Even synchronous replication doesn't seem helping here much 🤔, AFAICS. Imagine we enable it. Now, the new master surely has all the data of the old one. And the old one can't commit anything. But unless we also enable MVCC, the old master can make a bucket visible as SENT. So the situation above still happens. MVCC + synchro might help, but our state of synchro still suffers from the false-positive split brains. And they won't even be false-positives unless the entire replication becomes synchronous. So I would say this is not an option.

What we seem to need is more strict bucket sending and recovery. Here are a few things which seem necessary:

1. Once a bucket becomes SENDING, it can't be marked SENT until 100% of replicas in this replicaset notice the SENDING. This way we protect from the bucket being fully sent to some other replicaset while still being ACTIVE in the old replicaset.

2. bucket_send() must stop if it sees that the current node is not a master anymore. It doesn't change any guarantees, but it would be unnecessary work to continue the sending.

3. Before making a bucket SENDING, the master must visit all replicas to make sure they don't have RW refs and they aren't thinking of themselves as masters. This way we try to protect from a previous master still running some remaining RW requests but already being switched to a replica (RW refs break replication when master changes #573).

4. Bucket recovery, when going to a remote node, must sync with the other replicas of that replicaset. This way we protect from the case when the second replicaset has an outdated config and goes to the old master for the first replicaset.

5. If bucket recovery can't find the remote bucket, it must make a fullscan of the cluster to try and find it. This way we protect from the case when a bucket was send from rs1 to rs2. Then from rs2 to rs3. And then rs1 can't see it and makes it ACTIVE.

The measures seem quite radical. I was also thinking in the direction of the buckets never being deleted, but instead being stored in some new state like REMOTE. This would allow not to do the point 5 from above.

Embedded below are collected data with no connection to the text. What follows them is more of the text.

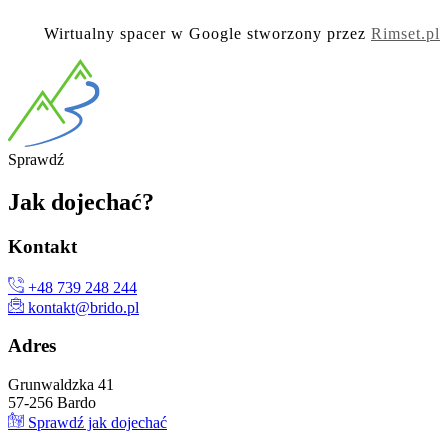
Wirtualny spacer w Google stworzony przez
Rimset.pl
Spra
wdź
Jak
dojechać?
Kon
takt
+48 739 248 244
kontakt@brido.pl
Ad
res
Grunwaldzka 41
57-256 Bardo
Sprawdź jak dojechać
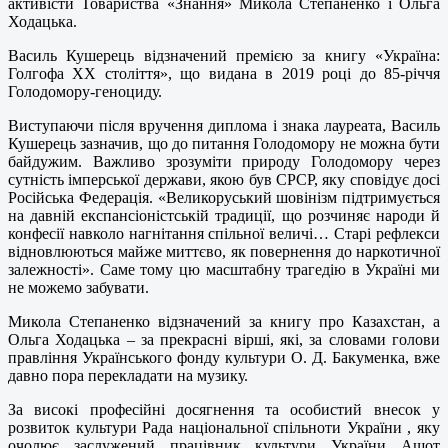
активісти Товариства «Знання» Микола Степаненко і Ольга
Ходацька.
Василь Кушерець відзначений премією за книгу «Україна:
Голгофа ХХ століття», що видана в 2019 році до 85-річчя
Голодомору-геноциду.
Виступаючи після вручення диплома і знака лауреата, Василь
Кушерець зазначив, що до питання Голодомору не можна бути
байдужим. Важливо зрозуміти природу Голодомору через
сутність імперської держави, якою був СРСР, яку сповідує досі
Російська Федерація. «Великоруський шовінізм підтримується
на давній експансіоністській традиції, що розчиняє народи й
конфесії навколо нагнітання спільної величі… Старі рефлекси
відновлюються майже миттєво, як повернення до наркотичної
залежності». Саме тому цю масштабну трагедію в Україні ми
не можемо забувати.
Микола Степаненко відзначений за книгу про Казахстан, а
Ольга Ходацька – за прекрасні вірші, які, за словами голови
правління Українського фонду культури О. Д. Бакуменка, вже
давно пора перекладати на музику.
За високі професійні досягнення та особистий внесок у
розвиток культури Рада національної спільноти України , яку
очолює заслужений працівник культури України Ашот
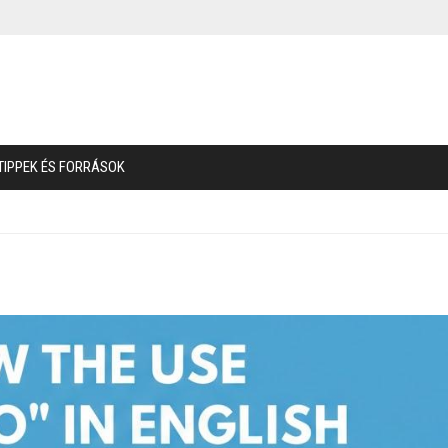
TIPPEK ÉS FORRÁSOK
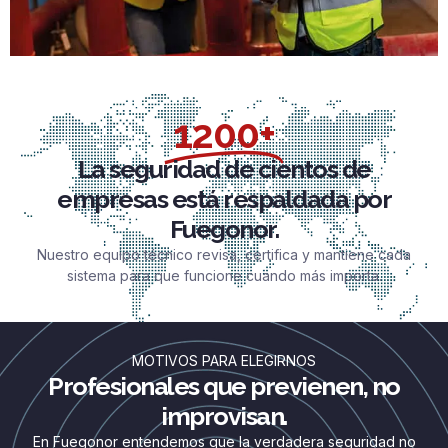
1200+
La seguridad de cientos de
empresas está respaldada por
Fuegonor.
Nuestro equipo técnico revisa, certifica y mantiene cada
sistema para que funcione cuando más importa.
MOTIVOS PARA ELEGIRNOS
Profesionales que previenen, no
improvisan.
En Fuegonor entendemos que la verdadera seguridad no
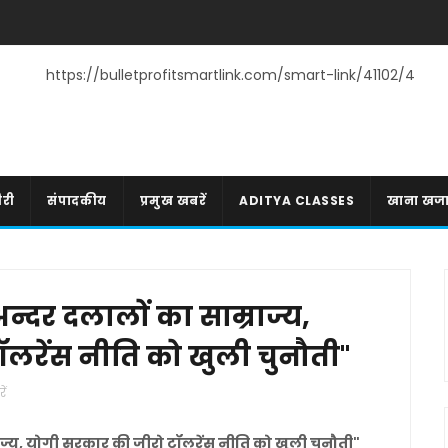
https://bulletprofitsmartlink.com/smart-link/41102/4
री
संपादकीय
प्रमुख खबरें
ADITYA CLASSES
खाना खज
्दर दलालों का साम्राज्य,
लरेंस नीति को खुली चुनौती"
ें
ज्य, योगी सरकार की जीरो टॉलरेंस नीति को खुली चुनौती"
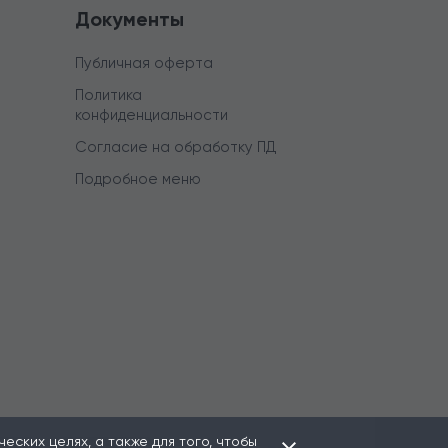
Документы
Публичная оферта
Политика
конфиденциальности
Согласие на обработку ПД
Подробное меню
ских целях, а также для того, чтобы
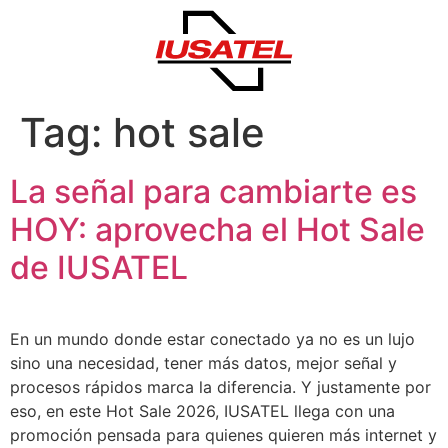
Tag:
hot sale
La señal para cambiarte es
HOY: aprovecha el Hot Sale
de IUSATEL
En un mundo donde estar conectado ya no es un lujo
sino una necesidad, tener más datos, mejor señal y
procesos rápidos marca la diferencia. Y justamente por
eso, en este Hot Sale 2026, IUSATEL llega con una
promoción pensada para quienes quieren más internet y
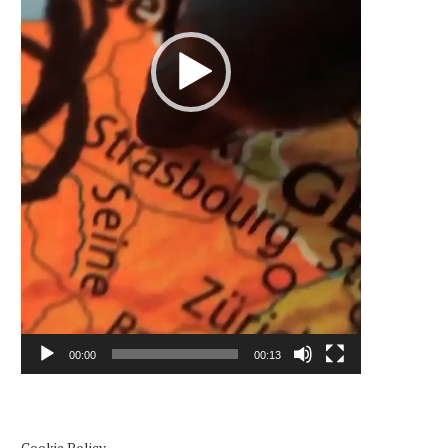
00:00
00:13
Cookie Policy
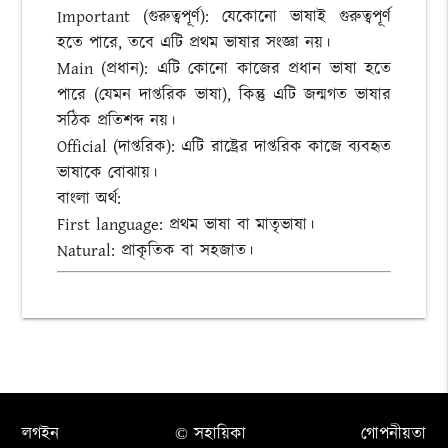
Important (গুরুত্বপূর্ণ): যেকোনো ভাষাই গুরুত্বপূর্ণ
হতে পারে, তবে এটি প্রথম ভাষার সংজ্ঞা নয়।
Main (প্রধান): এটি কোনো কাজের প্রধান ভাষা হতে
পারে (যেমন দাপ্তরিক ভাষা), কিন্তু এটি জন্মগত ভাষার
সঠিক প্রতিশব্দ নয়।
Official (দাপ্তরিক): এটি রাষ্ট্রের দাপ্তরিক কাজে ব্যবহৃত
ভাষাকে বোঝায়।
বাংলা অর্থ:
First language: প্রথম ভাষা বা মাতৃভাষা।
Natural: প্রাকৃতিক বা সহজাত।
লগইন
© সহায়িকা
গোপনীয়তা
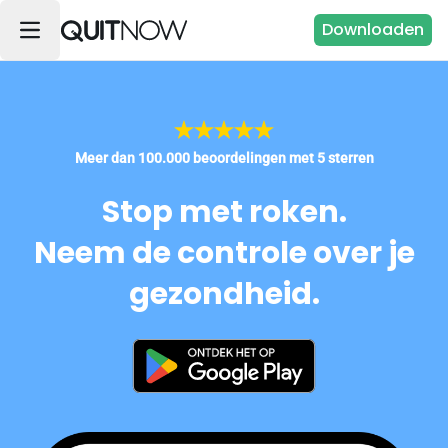
Downloaden
Meer dan 100.000 beoordelingen met 5 sterren
Stop met roken.
Neem de controle over je
gezondheid.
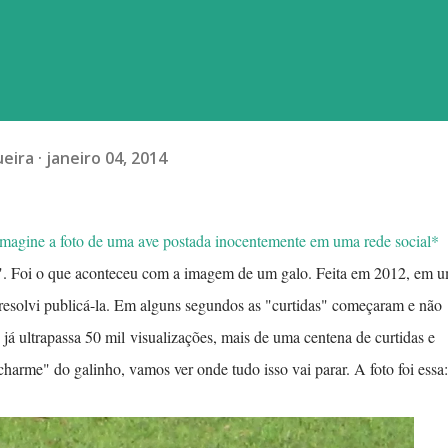
ueira
janeiro 04, 2014
Imagine a foto de uma ave postada inocentemente em uma rede social*
s". Foi o que aconteceu com a imagem de um galo. Feita em 2012, em 
 resolvi publicá-la. Em alguns segundos as "curtidas" começaram e não
á ultrapassa 50 mil visualizações, mais de uma centena de curtidas e
arme" do galinho, vamos ver onde tudo isso vai parar. A foto foi essa:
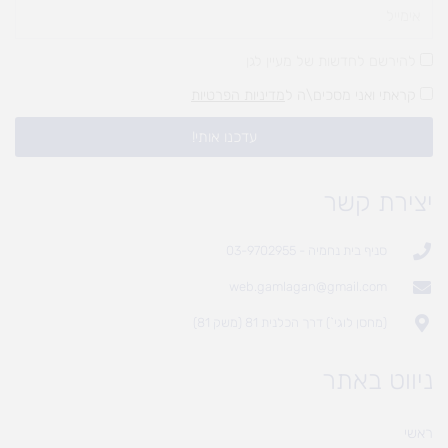
להירשם לחדשות של מעיין לגן
קראתי ואני מסכים\ה ל
מדיניות הפרטיות
עדכנו אותי!
יצירת קשר
סניף בית נחמיה - 03-9702955
web.gamlagan@gmail.com
(מחסן לוגי`) דרך הכלנית 81 (משק 81)
ניווט באתר
ראשי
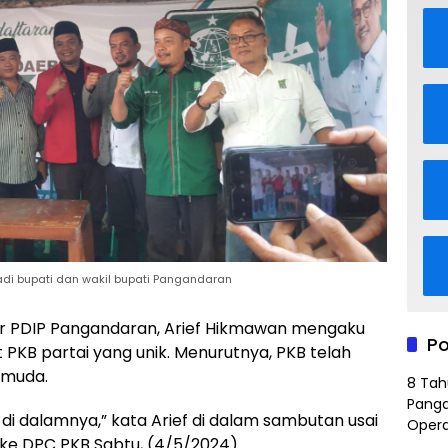
adi bupati dan wakil bupati Pangandaran
r PDIP Pangandaran, Arief Hikmawan mengaku
Po
 PKB partai yang unik. Menurutnya, PKB telah
 muda.
8 Tah
Panga
di dalamnya,” kata Arief di dalam sambutan usai
Opera
e DPC PKB Sabtu, (4/5/2024).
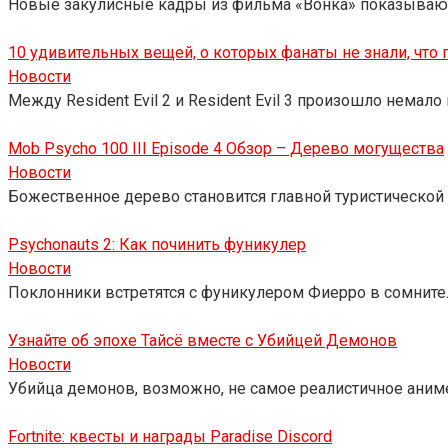
Новые закулисные кадры из фильма «Вонка» показывают
10 удивительных вещей, о которых фанаты не знали, что п
Новости
Между Resident Evil 2 и Resident Evil 3 произошло немал
Mob Psycho 100 III Episode 4 Обзор – Дерево могущества
Новости
Божественное дерево становится главной туристической 
Psychonauts 2: Как починить фуникулер
Новости
Поклонники встретятся с фуникулером Фиерро в сомнитель
Узнайте об эпохе Тайсё вместе с Убийцей Демонов
Новости
Убийца демонов, возможно, не самое реалистичное аниме, 
Fortnite: квесты и награды Paradise Discord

The point 3 is worrying me, because it is still possible, that a replica was checked not to have RW refs, then it becomes a master, gets an RW ref, but the old master isn't demoted yet, and also makes it SENDING. This I can't see how can be fixed. It is like if we need to persist the rw-lock. Have one more state like PREPARE_TO_SEND or READ_ONLY. Which would be done before SENDING, and would allow to still have some remaining RW refs to linger, but wouldn't let new ones in. Then a bucket sender could just make this state, wait for replication sync, wait for refs to disappear everywhere, and do the sending. If a new master would appear, it would also have to sync before changing the state to any non-READ_ONLY and wouldn't be able to, because it would notice the old master still doing the send.

All this crap needs an RFC, I think. It is much deeper than it looks and than any idea like ignoring or dropping the refs or patching the router.

[Gerold103]

Another vague idea I had for a while is to never delete the buckets from _bucket. Even after a move the bucket entry would stay as a thombstone so any recovery procedure could know where the bucket went to and follow the bucket's path. But I don't see right away how it can help exactly.